Convergence of Multi-Agent Learning with a Finite Step Size in General-Sum Games
This work addresses convergence issues in multi-agent systems for applications like game theory and robotics, representing an incremental improvement over existing gradient-based methods.
The paper tackles the challenge of multi-agent learning convergence in non-stationary environments by introducing GA-SPP, a gradient-based algorithm that uses shrinking policy prediction, and shows it achieves Nash convergence in broader settings than prior methods without requiring an infinitesimal learning rate.

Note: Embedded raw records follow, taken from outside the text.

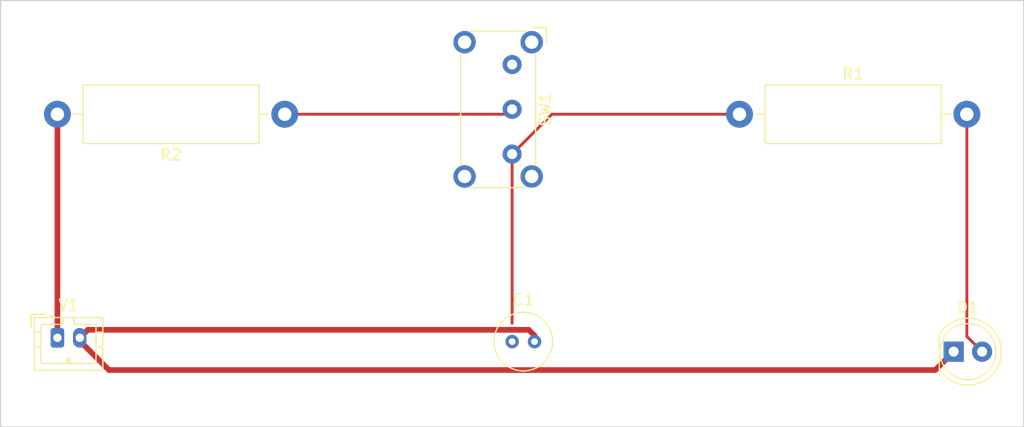
<source format=kicad_pcb>
(kicad_pcb (version 20211014) (generator pcbnew)

  (general
    (thickness 1.6)
  )

  (paper "A4")
  (layers
    (0 "F.Cu" signal)
    (31 "B.Cu" signal)
    (32 "B.Adhes" user "B.Adhesive")
    (33 "F.Adhes" user "F.Adhesive")
    (34 "B.Paste" user)
    (35 "F.Paste" user)
    (36 "B.SilkS" user "B.Silkscreen")
    (37 "F.SilkS" user "F.Silkscreen")
    (38 "B.Mask" user)
    (39 "F.Mask" user)
    (40 "Dwgs.User" user "User.Drawings")
    (41 "Cmts.User" user "User.Comments")
    (42 "Eco1.User" user "User.Eco1")
    (43 "Eco2.User" user "User.Eco2")
    (44 "Edge.Cuts" user)
    (45 "Margin" user)
    (46 "B.CrtYd" user "B.Courtyard")
    (47 "F.CrtYd" user "F.Courtyard")
    (48 "B.Fab" user)
    (49 "F.Fab" user)
    (50 "User.1" user)
    (51 "User.2" user)
    (52 "User.3" user)
    (53 "User.4" user)
    (54 "User.5" user)
    (55 "User.6" user)
    (56 "User.7" user)
    (57 "User.8" user)
    (58 "User.9" user)
  )

  (setup
    (stackup
      (layer "F.SilkS" (type "Top Silk Screen"))
      (layer "F.Paste" (type "Top Solder Paste"))
      (layer "F.Mask" (type "Top Solder Mask") (thickness 0.01))
      (layer "F.Cu" (type "copper") (thickness 0.035))
      (layer "dielectric 1" (type "core") (thickness 1.51) (material "FR4") (epsilon_r 4.5) (loss_tangent 0.02))
      (layer "B.Cu" (type "copper") (thickness 0.035))
      (layer "B.Mask" (type "Bottom Solder Mask") (thickness 0.01))
      (layer "B.Paste" (type "Bottom Solder Paste"))
      (layer "B.SilkS" (type "Bottom Silk Screen"))
      (copper_finish "None")
      (dielectric_constraints no)
    )
    (pad_to_mask_clearance 0)
    (pcbplotparams
      (layerselection 0x00010fc_ffffffff)
      (disableapertmacros false)
      (usegerberextensions false)
      (usegerberattributes true)
      (usegerberadvancedattributes true)
      (creategerberjobfile true)
      (svguseinch false)
      (svgprecision 6)
      (excludeedgelayer true)
      (plotframeref false)
      (viasonmask false)
      (mode 1)
      (useauxorigin false)
      (hpglpennumber 1)
      (hpglpenspeed 20)
      (hpglpendiameter 15.000000)
      (dxfpolygonmode true)
      (dxfimperialunits true)
      (dxfusepcbnewfont true)
      (psnegative false)
      (psa4output false)
      (plotreference true)
      (plotvalue true)
      (plotinvisibletext false)
      (sketchpadsonfab false)
      (subtractmaskfromsilk false)
      (outputformat 1)
      (mirror false)
      (drillshape 1)
      (scaleselection 1)
      (outputdirectory "")
    )
  )

  (net 0 "")
  (net 1 "Net-(C1-Pad1)")
  (net 2 "Net-(C1-Pad2)")
  (net 3 "Net-(D1-Pad2)")
  (net 4 "Net-(R2-Pad1)")
  (net 5 "Net-(R2-Pad2)")
  (net 6 "unconnected-(SW1-Pad1)")

  (footprint "Resistor_THT:R_Axial_DIN0516_L15.5mm_D5.0mm_P20.32mm_Horizontal" (layer "F.Cu") (at 152.4 60.96))

  (footprint "Connector_JST:JST_PH_B2B-PH-K_1x02_P2.00mm_Vertical" (layer "F.Cu") (at 91.44 80.94))

  (footprint "Resistor_THT:R_Axial_DIN0516_L15.5mm_D5.0mm_P20.32mm_Horizontal" (layer "F.Cu") (at 111.76 60.96 180))

  (footprint "Button_Switch_THT:SW_E-Switch_EG1224_SPDT_Angled" (layer "F.Cu") (at 132.08 56.52 -90))

  (footprint "LED_THT:LED_D5.0mm" (layer "F.Cu") (at 171.539904 82.17922))

  (footprint "Capacitor_THT:C_Radial_D5.0mm_H5.0mm_P2.00mm" (layer "F.Cu") (at 132.08 81.28))

  (gr_rect (start 86.36 50.8) (end 177.8 88.9) (layer "Edge.Cuts") (width 0.1) (fill none) (tstamp 7453bd4c-3b70-485f-bff4-957ae1cc9f19))

  (segment (start 152.4 60.96) (end 135.64 60.96) (width 0.254) (layer "F.Cu") (net 1) (tstamp 12f42eca-d74e-4cc8-8160-d905400ae8c2))
  (segment (start 135.64 60.96) (end 132.08 64.52) (width 0.254) (layer "F.Cu") (net 1) (tstamp 7388fa6e-4693-4193-9ae9-b855d8392d49))
  (segment (start 132.08 64.52) (end 132.08 79.645) (width 0.254) (layer "F.Cu") (net 1) (tstamp a11d1d01-6cd8-45ed-a8a0-5a026bab9ec6))
  (segment (start 94.154 80.226) (end 133.566 80.226) (width 0.508) (layer "F.Cu") (net 2) (tstamp 0c8322fb-3f23-456a-a975-0abace52ee11))
  (segment (start 134.08 80.74) (end 134.08 81.28) (width 0.508) (layer "F.Cu") (net 2) (tstamp 3d21663e-f289-4c3f-84c1-8c7a2d0291c6))
  (segment (start 93.44 80.94) (end 94.154 80.226) (width 0.508) (layer "F.Cu") (net 2) (tstamp 52359820-1b0b-4f12-acc2-8043b3f702ab))
  (segment (start 169.899124 83.82) (end 171.539904 82.17922) (width 0.508) (layer "F.Cu") (net 2) (tstamp a915d2a9-054c-4b3c-ba26-e19917509b62))
  (segment (start 96.045 83.82) (end 169.899124 83.82) (width 0.508) (layer "F.Cu") (net 2) (tstamp e49e9f96-a38f-4917-be78-a18966743f29))
  (segment (start 93.44 80.94) (end 93.44 81.215) (width 0.508) (layer "F.Cu") (net 2) (tstamp e59c3a11-a2f1-4824-9664-9565554441fa))
  (segment (start 133.566 80.226) (end 134.08 80.74) (width 0.508) (layer "F.Cu") (net 2) (tstamp e5b98ebc-ed0b-4742-8b07-7eac83e323d1))
  (segment (start 93.44 81.215) (end 96.045 83.82) (width 0.508) (layer "F.Cu") (net 2) (tstamp ec917a03-f8f2-48c1-b3f6-496768a8efcf))
  (segment (start 172.72 80.819316) (end 174.079904 82.17922) (width 0.254) (layer "F.Cu") (net 3) (tstamp 76200641-6267-4839-8eb8-5cc7a30c5389))
  (segment (start 172.72 60.96) (end 172.72 80.819316) (width 0.254) (layer "F.Cu") (net 3) (tstamp 7d144b29-4faa-49b1-a381-21ecf8ce9260))
  (segment (start 111.76 60.96) (end 132.08 60.96) (width 0.254) (layer "F.Cu") (net 4) (tstamp 6ab068cd-6590-4db7-b89c-dac0cdef1534))
  (segment (start 91.44 80.94) (end 91.44 60.96) (width 0.508) (layer "F.Cu") (net 5) (tstamp 9ba3aaaa-38ae-4a96-9fd6-ced8d6f38564))

)

</source>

Learning in a multi-agent system is challenging because agents are simultaneously learning and the environment is not stationary, undermining convergence guarantees. To address this challenge, this paper presents a new gradient-based learning algorithm, called Gradient Ascent with Shrinking Policy Prediction (GA-SPP), which augments the basic gradient ascent approach with the concept of shrinking policy prediction. The key idea behind this algorithm is that an agent adjusts its strategy in response to the forecasted strategy of the other agent, instead of its current one. GA-SPP is shown formally to have Nash convergence in larger settings than existing gradient-based multi-agent learning methods. Furthermore, unlike existing gradient-based methods, GA-SPP's theoretical guarantees do not assume the learning rate to be infinitesimal.